# ASSIGNMENT
Below are records with pictures in them. Output exactly the lines from the one with "Syllabus: MKTG 3700, Spring 2019" through the one with "Schedule 1 clause 6(2)(b): amended, at", both included, and leave every picture out; give only those lines.
----- RECORD EXTRACTS
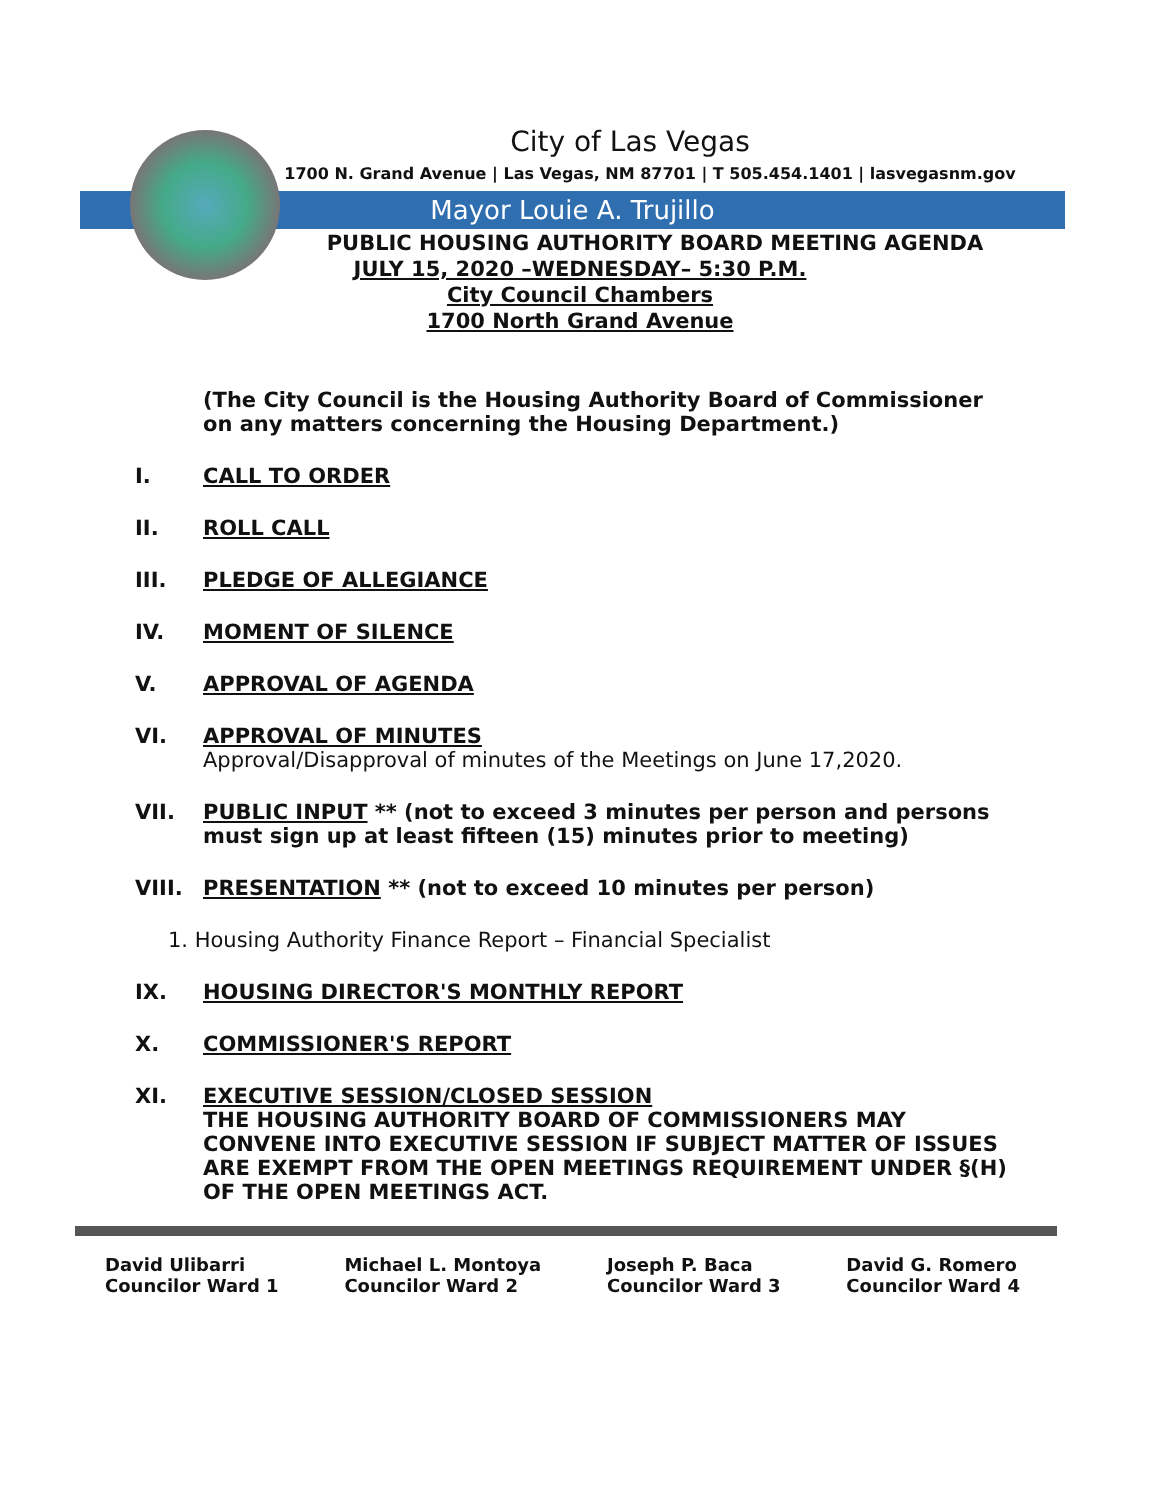City of Las Vegas
1700 N. Grand Avenue | Las Vegas, NM 87701 | T 505.454.1401 | lasvegasnm.gov
Mayor Louie A. Trujillo
PUBLIC HOUSING AUTHORITY BOARD MEETING AGENDA
JULY 15, 2020 –WEDNESDAY– 5:30 P.M.
City Council Chambers
1700 North Grand Avenue
(The City Council is the Housing Authority Board of Commissioner on any matters concerning the Housing Department.)
I. CALL TO ORDER
II. ROLL CALL
III. PLEDGE OF ALLEGIANCE
IV. MOMENT OF SILENCE
V. APPROVAL OF AGENDA
VI. APPROVAL OF MINUTES
Approval/Disapproval of minutes of the Meetings on June 17,2020.
VII. PUBLIC INPUT ** (not to exceed 3 minutes per person and persons must sign up at least fifteen (15) minutes prior to meeting)
VIII. PRESENTATION ** (not to exceed 10 minutes per person)
1. Housing Authority Finance Report – Financial Specialist
IX. HOUSING DIRECTOR'S MONTHLY REPORT
X. COMMISSIONER'S REPORT
XI. EXECUTIVE SESSION/CLOSED SESSION
THE HOUSING AUTHORITY BOARD OF COMMISSIONERS MAY CONVENE INTO EXECUTIVE SESSION IF SUBJECT MATTER OF ISSUES ARE EXEMPT FROM THE OPEN MEETINGS REQUIREMENT UNDER §(H) OF THE OPEN MEETINGS ACT.
David Ulibarri
Councilor Ward 1
Michael L. Montoya
Councilor Ward 2
Joseph P. Baca
Councilor Ward 3
David G. Romero
Councilor Ward 4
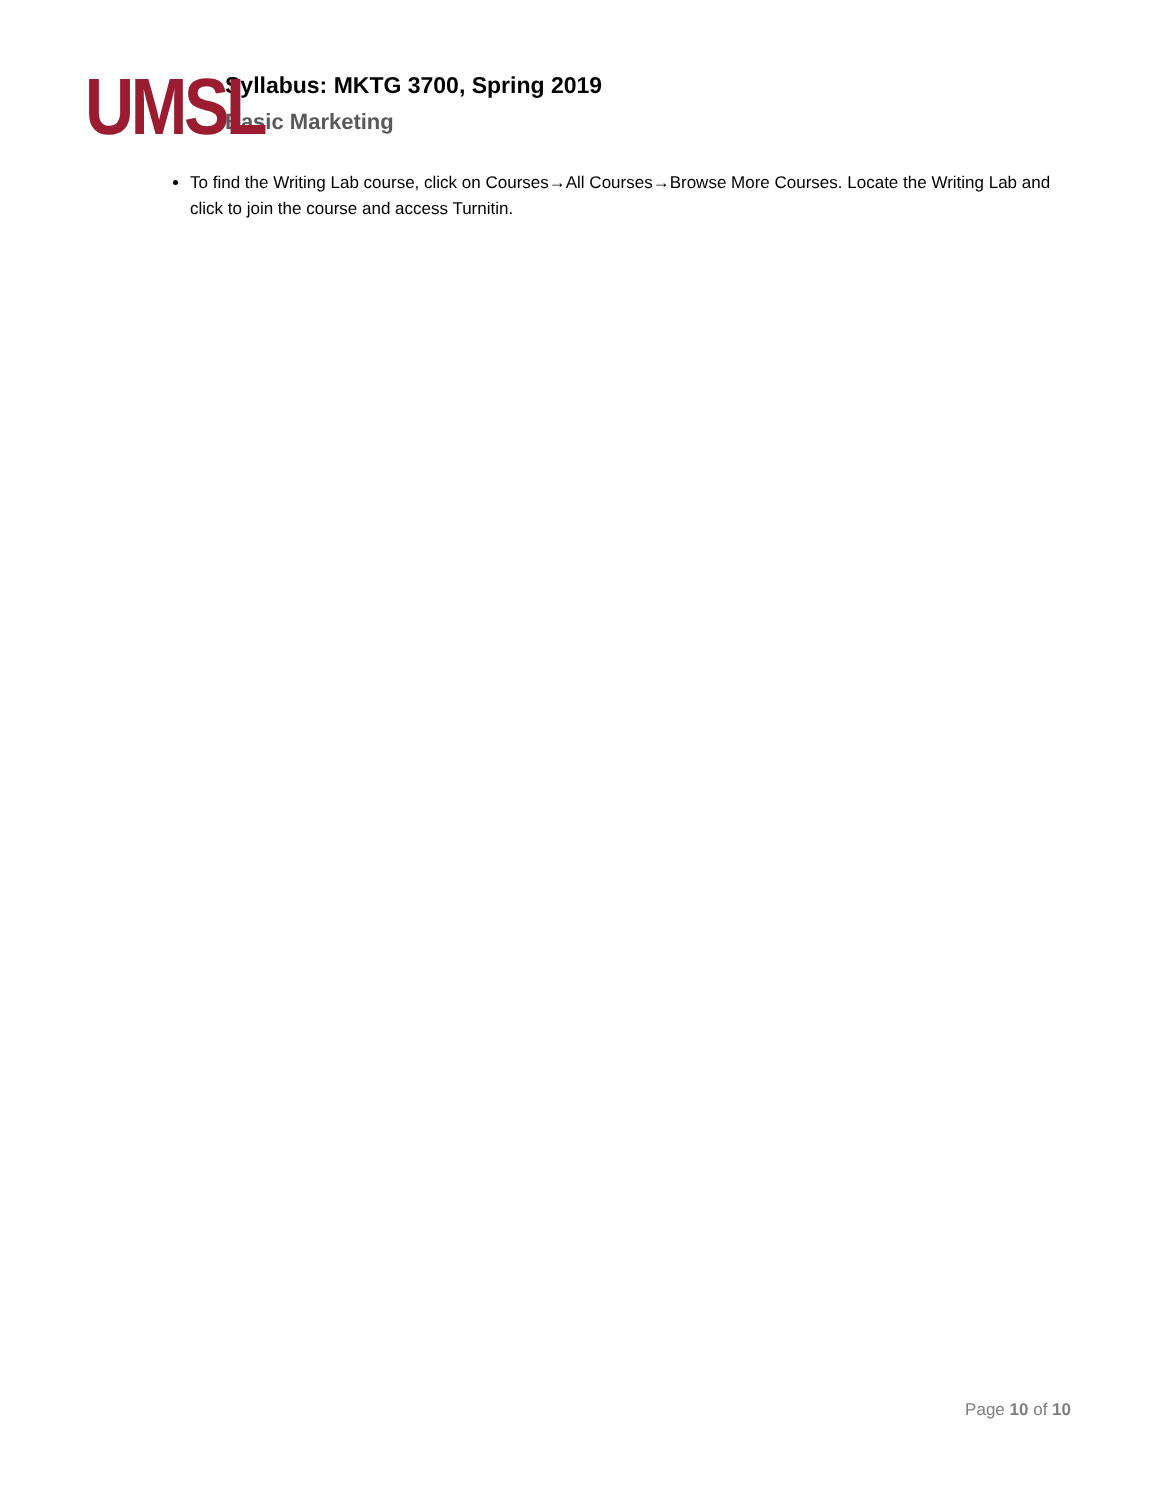UMSL
Syllabus: MKTG 3700, Spring 2019
Basic Marketing
To find the Writing Lab course, click on Courses→All Courses→Browse More Courses. Locate the Writing Lab and click to join the course and access Turnitin.
Page 10 of 10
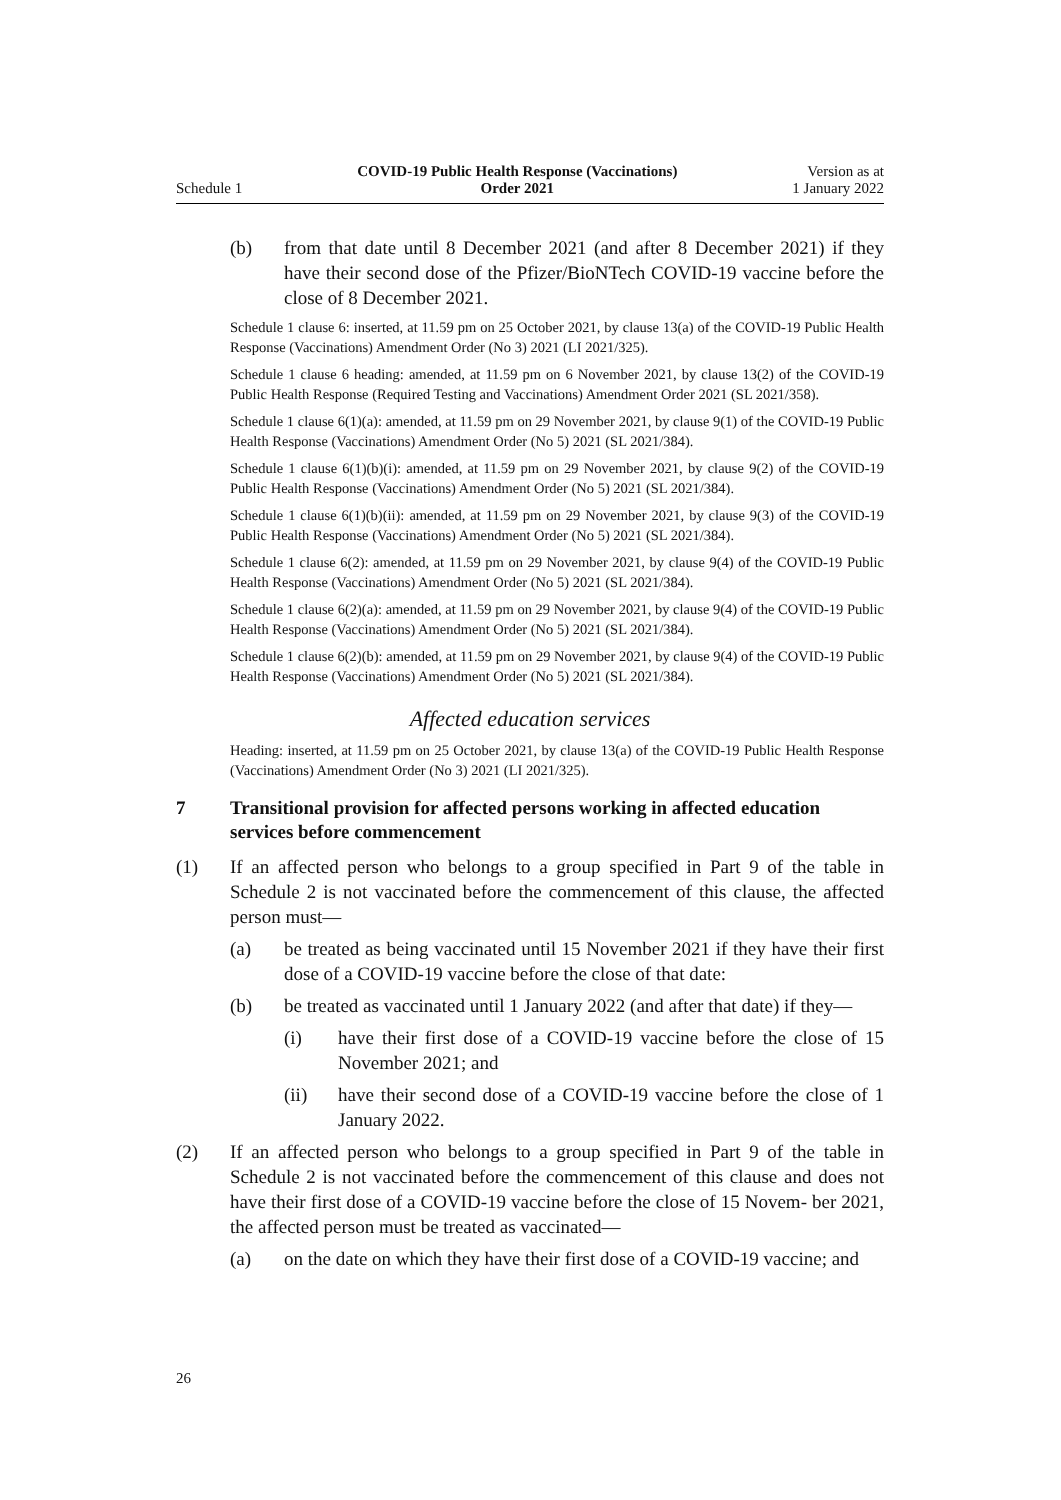Schedule 1
COVID-19 Public Health Response (Vaccinations)
Order 2021
Version as at
1 January 2022
(b) from that date until 8 December 2021 (and after 8 December 2021) if they have their second dose of the Pfizer/BioNTech COVID-19 vaccine before the close of 8 December 2021.
Schedule 1 clause 6: inserted, at 11.59 pm on 25 October 2021, by clause 13(a) of the COVID-19 Public Health Response (Vaccinations) Amendment Order (No 3) 2021 (LI 2021/325).
Schedule 1 clause 6 heading: amended, at 11.59 pm on 6 November 2021, by clause 13(2) of the COVID-19 Public Health Response (Required Testing and Vaccinations) Amendment Order 2021 (SL 2021/358).
Schedule 1 clause 6(1)(a): amended, at 11.59 pm on 29 November 2021, by clause 9(1) of the COVID-19 Public Health Response (Vaccinations) Amendment Order (No 5) 2021 (SL 2021/384).
Schedule 1 clause 6(1)(b)(i): amended, at 11.59 pm on 29 November 2021, by clause 9(2) of the COVID-19 Public Health Response (Vaccinations) Amendment Order (No 5) 2021 (SL 2021/384).
Schedule 1 clause 6(1)(b)(ii): amended, at 11.59 pm on 29 November 2021, by clause 9(3) of the COVID-19 Public Health Response (Vaccinations) Amendment Order (No 5) 2021 (SL 2021/384).
Schedule 1 clause 6(2): amended, at 11.59 pm on 29 November 2021, by clause 9(4) of the COVID-19 Public Health Response (Vaccinations) Amendment Order (No 5) 2021 (SL 2021/384).
Schedule 1 clause 6(2)(a): amended, at 11.59 pm on 29 November 2021, by clause 9(4) of the COVID-19 Public Health Response (Vaccinations) Amendment Order (No 5) 2021 (SL 2021/384).
Schedule 1 clause 6(2)(b): amended, at 11.59 pm on 29 November 2021, by clause 9(4) of the COVID-19 Public Health Response (Vaccinations) Amendment Order (No 5) 2021 (SL 2021/384).
Affected education services
Heading: inserted, at 11.59 pm on 25 October 2021, by clause 13(a) of the COVID-19 Public Health Response (Vaccinations) Amendment Order (No 3) 2021 (LI 2021/325).
7 Transitional provision for affected persons working in affected education services before commencement
(1) If an affected person who belongs to a group specified in Part 9 of the table in Schedule 2 is not vaccinated before the commencement of this clause, the affected person must—
(a) be treated as being vaccinated until 15 November 2021 if they have their first dose of a COVID-19 vaccine before the close of that date:
(b) be treated as vaccinated until 1 January 2022 (and after that date) if they—
(i) have their first dose of a COVID-19 vaccine before the close of 15 November 2021; and
(ii) have their second dose of a COVID-19 vaccine before the close of 1 January 2022.
(2) If an affected person who belongs to a group specified in Part 9 of the table in Schedule 2 is not vaccinated before the commencement of this clause and does not have their first dose of a COVID-19 vaccine before the close of 15 Novem‐ ber 2021, the affected person must be treated as vaccinated—
(a) on the date on which they have their first dose of a COVID-19 vaccine; and
26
----------
# TASK RESULT
Syllabus: MKTG 3700, Spring 2019
Basic Marketing
To find the Writing Lab course, click on Courses→All Courses→Browse More Courses. Locate the Writing Lab and click to join the course and access Turnitin.
Page 10 of 10
Schedule 1
COVID-19 Public Health Response (Vaccinations)
Order 2021
Version as at
1 January 2022
(b) from that date until 8 December 2021 (and after 8 December 2021) if they have their second dose of the Pfizer/BioNTech COVID-19 vaccine before the close of 8 December 2021.
Schedule 1 clause 6: inserted, at 11.59 pm on 25 October 2021, by clause 13(a) of the COVID-19 Public Health Response (Vaccinations) Amendment Order (No 3) 2021 (LI 2021/325).
Schedule 1 clause 6 heading: amended, at 11.59 pm on 6 November 2021, by clause 13(2) of the COVID-19 Public Health Response (Required Testing and Vaccinations) Amendment Order 2021 (SL 2021/358).
Schedule 1 clause 6(1)(a): amended, at 11.59 pm on 29 November 2021, by clause 9(1) of the COVID-19 Public Health Response (Vaccinations) Amendment Order (No 5) 2021 (SL 2021/384).
Schedule 1 clause 6(1)(b)(i): amended, at 11.59 pm on 29 November 2021, by clause 9(2) of the COVID-19 Public Health Response (Vaccinations) Amendment Order (No 5) 2021 (SL 2021/384).
Schedule 1 clause 6(1)(b)(ii): amended, at 11.59 pm on 29 November 2021, by clause 9(3) of the COVID-19 Public Health Response (Vaccinations) Amendment Order (No 5) 2021 (SL 2021/384).
Schedule 1 clause 6(2): amended, at 11.59 pm on 29 November 2021, by clause 9(4) of the COVID-19 Public Health Response (Vaccinations) Amendment Order (No 5) 2021 (SL 2021/384).
Schedule 1 clause 6(2)(a): amended, at 11.59 pm on 29 November 2021, by clause 9(4) of the COVID-19 Public Health Response (Vaccinations) Amendment Order (No 5) 2021 (SL 2021/384).
Schedule 1 clause 6(2)(b): amended, at 11.59 pm on 29 November 2021, by clause 9(4) of the COVID-19 Public Health Response (Vaccinations) Amendment Order (No 5) 2021 (SL 2021/384).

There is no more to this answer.